◆ **Your assignment**: Return exactly the lines of the records below, starting at the line that contains "right ear: (69, 131)" and ending at the line that contains "left hip: (16, 71)", with both of those lines kept.

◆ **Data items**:
==========
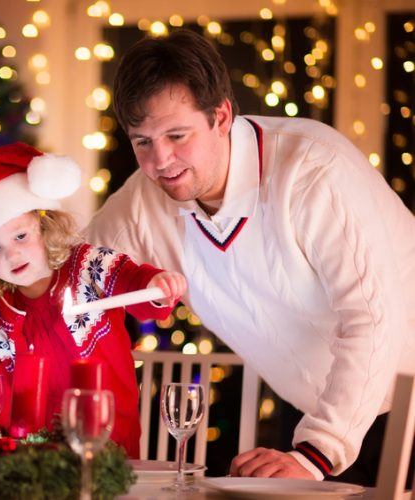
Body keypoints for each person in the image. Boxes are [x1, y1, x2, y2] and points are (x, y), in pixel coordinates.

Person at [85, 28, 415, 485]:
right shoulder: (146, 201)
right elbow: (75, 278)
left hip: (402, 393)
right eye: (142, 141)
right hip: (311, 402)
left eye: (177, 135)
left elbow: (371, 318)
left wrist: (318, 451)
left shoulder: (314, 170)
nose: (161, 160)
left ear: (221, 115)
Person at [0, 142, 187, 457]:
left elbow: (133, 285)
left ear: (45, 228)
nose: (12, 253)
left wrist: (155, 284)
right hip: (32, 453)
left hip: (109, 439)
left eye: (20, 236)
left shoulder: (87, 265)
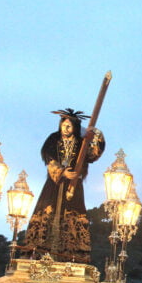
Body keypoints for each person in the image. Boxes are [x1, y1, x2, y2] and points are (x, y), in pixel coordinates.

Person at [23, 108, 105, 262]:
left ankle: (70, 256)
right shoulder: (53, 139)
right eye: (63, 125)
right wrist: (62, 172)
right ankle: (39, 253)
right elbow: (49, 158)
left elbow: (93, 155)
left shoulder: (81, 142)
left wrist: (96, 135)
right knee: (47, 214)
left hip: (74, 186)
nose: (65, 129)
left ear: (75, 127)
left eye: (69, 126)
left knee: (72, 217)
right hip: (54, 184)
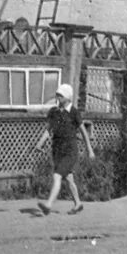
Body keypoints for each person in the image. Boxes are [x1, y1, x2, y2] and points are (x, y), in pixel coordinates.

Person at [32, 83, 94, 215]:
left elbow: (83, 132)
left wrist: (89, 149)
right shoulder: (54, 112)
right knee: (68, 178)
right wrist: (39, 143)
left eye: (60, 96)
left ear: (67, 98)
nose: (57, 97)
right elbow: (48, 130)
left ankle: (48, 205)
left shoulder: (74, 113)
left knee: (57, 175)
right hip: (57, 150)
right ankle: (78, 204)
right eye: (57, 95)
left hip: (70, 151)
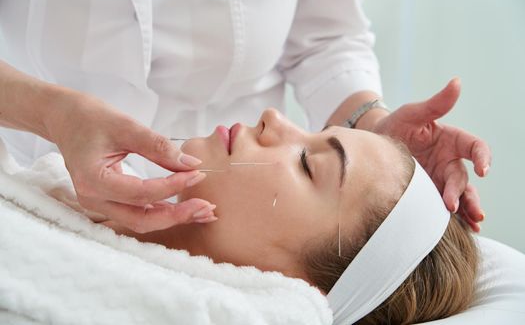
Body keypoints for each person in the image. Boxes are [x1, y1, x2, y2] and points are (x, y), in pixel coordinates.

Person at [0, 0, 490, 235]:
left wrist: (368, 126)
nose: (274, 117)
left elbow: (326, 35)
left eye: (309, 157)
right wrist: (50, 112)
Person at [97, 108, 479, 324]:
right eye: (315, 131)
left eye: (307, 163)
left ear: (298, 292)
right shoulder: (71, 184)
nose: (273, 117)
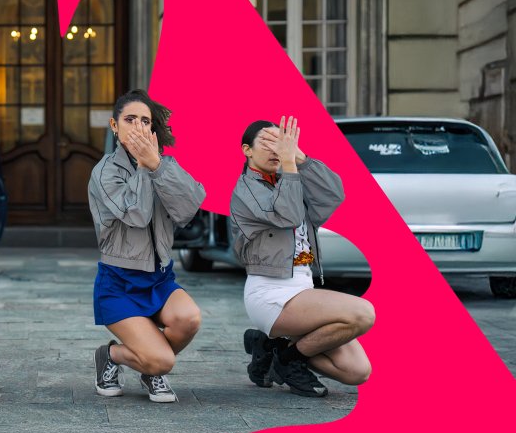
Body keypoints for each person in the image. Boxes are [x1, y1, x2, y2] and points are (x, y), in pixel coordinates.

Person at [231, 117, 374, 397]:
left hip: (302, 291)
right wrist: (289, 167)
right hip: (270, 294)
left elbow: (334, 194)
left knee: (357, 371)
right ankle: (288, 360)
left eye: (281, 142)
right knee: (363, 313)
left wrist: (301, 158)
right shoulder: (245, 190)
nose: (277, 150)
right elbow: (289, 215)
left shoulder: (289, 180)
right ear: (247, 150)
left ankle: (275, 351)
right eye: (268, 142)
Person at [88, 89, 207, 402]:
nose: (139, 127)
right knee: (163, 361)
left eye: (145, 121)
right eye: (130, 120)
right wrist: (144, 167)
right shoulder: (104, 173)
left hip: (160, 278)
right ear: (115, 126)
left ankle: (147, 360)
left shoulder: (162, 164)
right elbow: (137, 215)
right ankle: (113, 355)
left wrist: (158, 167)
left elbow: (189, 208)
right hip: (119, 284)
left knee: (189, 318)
==========
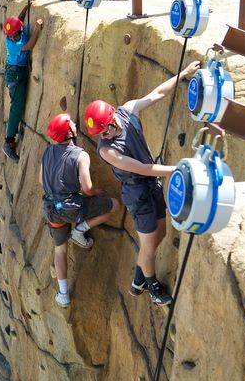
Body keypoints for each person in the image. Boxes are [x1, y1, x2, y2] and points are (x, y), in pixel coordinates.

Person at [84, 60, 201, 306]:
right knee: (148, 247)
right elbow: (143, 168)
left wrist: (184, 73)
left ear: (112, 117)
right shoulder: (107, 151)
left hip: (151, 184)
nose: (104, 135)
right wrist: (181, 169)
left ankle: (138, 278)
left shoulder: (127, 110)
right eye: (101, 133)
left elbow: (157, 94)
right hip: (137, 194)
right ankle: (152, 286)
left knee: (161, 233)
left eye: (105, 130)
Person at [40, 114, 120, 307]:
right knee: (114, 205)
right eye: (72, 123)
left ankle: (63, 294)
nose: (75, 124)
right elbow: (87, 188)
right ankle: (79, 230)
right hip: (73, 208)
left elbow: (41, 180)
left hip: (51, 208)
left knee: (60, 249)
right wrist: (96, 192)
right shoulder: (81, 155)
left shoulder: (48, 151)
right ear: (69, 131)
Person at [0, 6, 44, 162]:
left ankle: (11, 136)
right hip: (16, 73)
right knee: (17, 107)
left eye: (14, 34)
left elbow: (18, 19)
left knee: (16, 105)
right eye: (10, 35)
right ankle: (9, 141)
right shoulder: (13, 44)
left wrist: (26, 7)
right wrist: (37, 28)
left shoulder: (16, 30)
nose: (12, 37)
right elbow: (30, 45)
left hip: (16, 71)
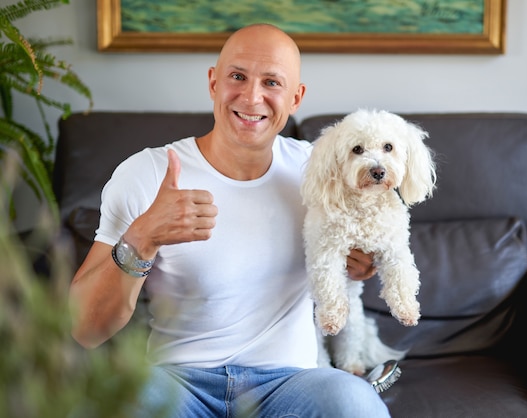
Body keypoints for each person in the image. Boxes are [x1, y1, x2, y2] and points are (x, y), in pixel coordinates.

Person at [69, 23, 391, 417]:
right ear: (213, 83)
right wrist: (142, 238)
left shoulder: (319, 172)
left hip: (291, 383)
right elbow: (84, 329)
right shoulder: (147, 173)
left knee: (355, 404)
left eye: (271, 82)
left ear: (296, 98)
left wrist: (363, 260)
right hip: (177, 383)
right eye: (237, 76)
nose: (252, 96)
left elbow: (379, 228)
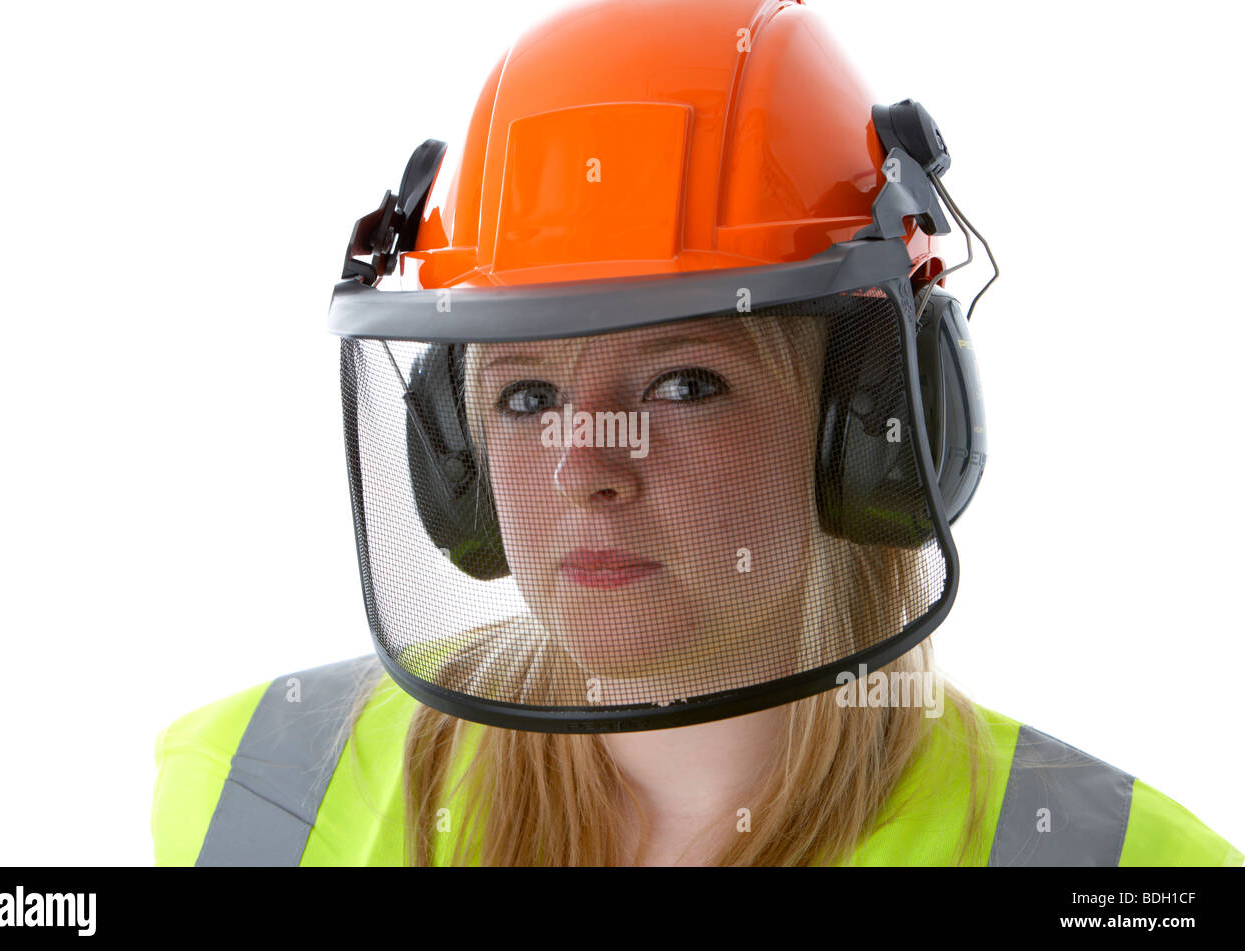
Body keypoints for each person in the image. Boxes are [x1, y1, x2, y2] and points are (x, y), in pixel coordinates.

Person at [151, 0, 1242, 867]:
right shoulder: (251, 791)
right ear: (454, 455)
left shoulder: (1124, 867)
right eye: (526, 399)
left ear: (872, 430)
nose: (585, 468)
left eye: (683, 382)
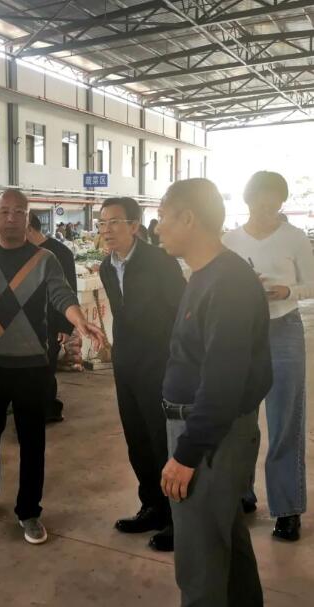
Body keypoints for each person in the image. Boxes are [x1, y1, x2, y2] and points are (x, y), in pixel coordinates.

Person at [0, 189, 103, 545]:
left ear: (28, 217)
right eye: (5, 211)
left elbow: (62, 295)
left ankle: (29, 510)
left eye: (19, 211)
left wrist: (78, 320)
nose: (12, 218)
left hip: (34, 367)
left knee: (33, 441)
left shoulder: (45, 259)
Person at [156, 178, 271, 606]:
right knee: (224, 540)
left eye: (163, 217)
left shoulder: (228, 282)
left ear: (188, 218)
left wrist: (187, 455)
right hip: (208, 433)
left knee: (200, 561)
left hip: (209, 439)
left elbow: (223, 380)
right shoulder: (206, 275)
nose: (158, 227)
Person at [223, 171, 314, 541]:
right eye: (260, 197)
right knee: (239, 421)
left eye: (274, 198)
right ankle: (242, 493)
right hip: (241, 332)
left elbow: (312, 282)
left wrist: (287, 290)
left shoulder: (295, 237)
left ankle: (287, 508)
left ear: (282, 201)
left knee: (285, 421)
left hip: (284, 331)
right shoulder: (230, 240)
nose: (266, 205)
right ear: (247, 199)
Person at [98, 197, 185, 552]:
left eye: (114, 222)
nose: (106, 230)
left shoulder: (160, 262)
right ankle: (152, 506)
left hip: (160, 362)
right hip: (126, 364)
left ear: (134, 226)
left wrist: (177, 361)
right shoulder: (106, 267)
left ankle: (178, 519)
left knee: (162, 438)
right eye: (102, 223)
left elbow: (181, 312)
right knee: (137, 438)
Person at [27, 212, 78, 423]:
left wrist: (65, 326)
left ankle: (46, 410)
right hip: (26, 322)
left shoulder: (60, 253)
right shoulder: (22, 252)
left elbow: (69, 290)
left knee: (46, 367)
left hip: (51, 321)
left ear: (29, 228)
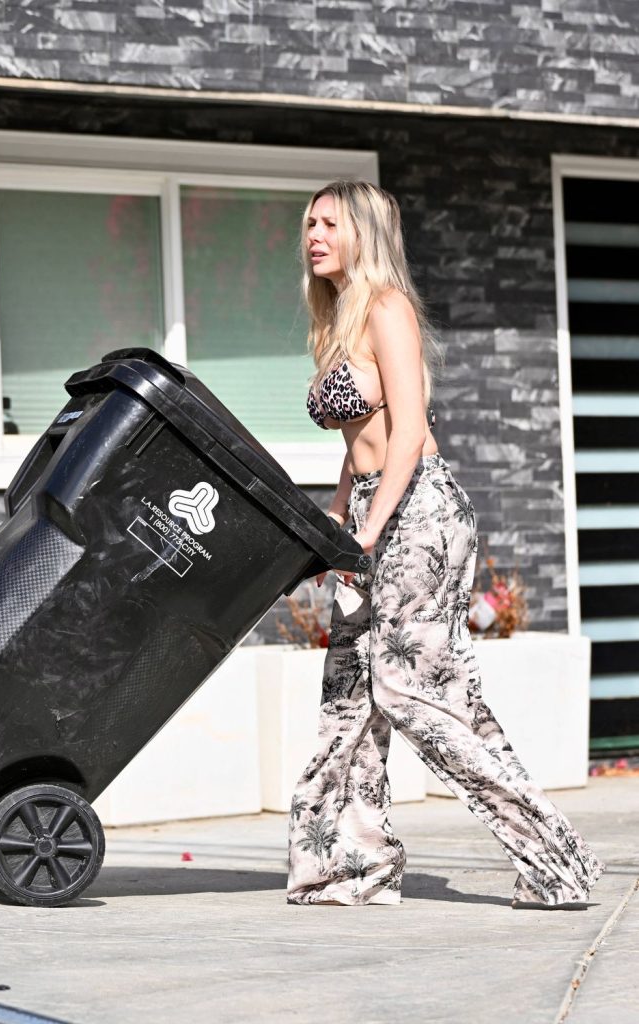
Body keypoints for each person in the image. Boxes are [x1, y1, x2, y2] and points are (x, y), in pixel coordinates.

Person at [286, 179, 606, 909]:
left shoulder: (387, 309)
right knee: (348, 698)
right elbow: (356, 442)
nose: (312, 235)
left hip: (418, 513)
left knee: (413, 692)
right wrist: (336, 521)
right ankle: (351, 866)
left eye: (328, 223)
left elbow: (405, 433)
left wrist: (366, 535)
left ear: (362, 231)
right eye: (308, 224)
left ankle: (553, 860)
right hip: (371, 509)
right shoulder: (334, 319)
==========
◆ **Solution to the problem**:
right ear: (69, 131)
Person at [0, 6, 44, 162]:
left ankle: (11, 136)
right hip: (16, 73)
right knee: (17, 107)
left eye: (14, 34)
left elbow: (18, 19)
left knee: (16, 105)
right eye: (10, 35)
right ankle: (9, 141)
right shoulder: (13, 44)
left wrist: (26, 7)
right wrist: (37, 28)
left shoulder: (16, 30)
nose: (12, 37)
right elbow: (30, 45)
left hip: (16, 71)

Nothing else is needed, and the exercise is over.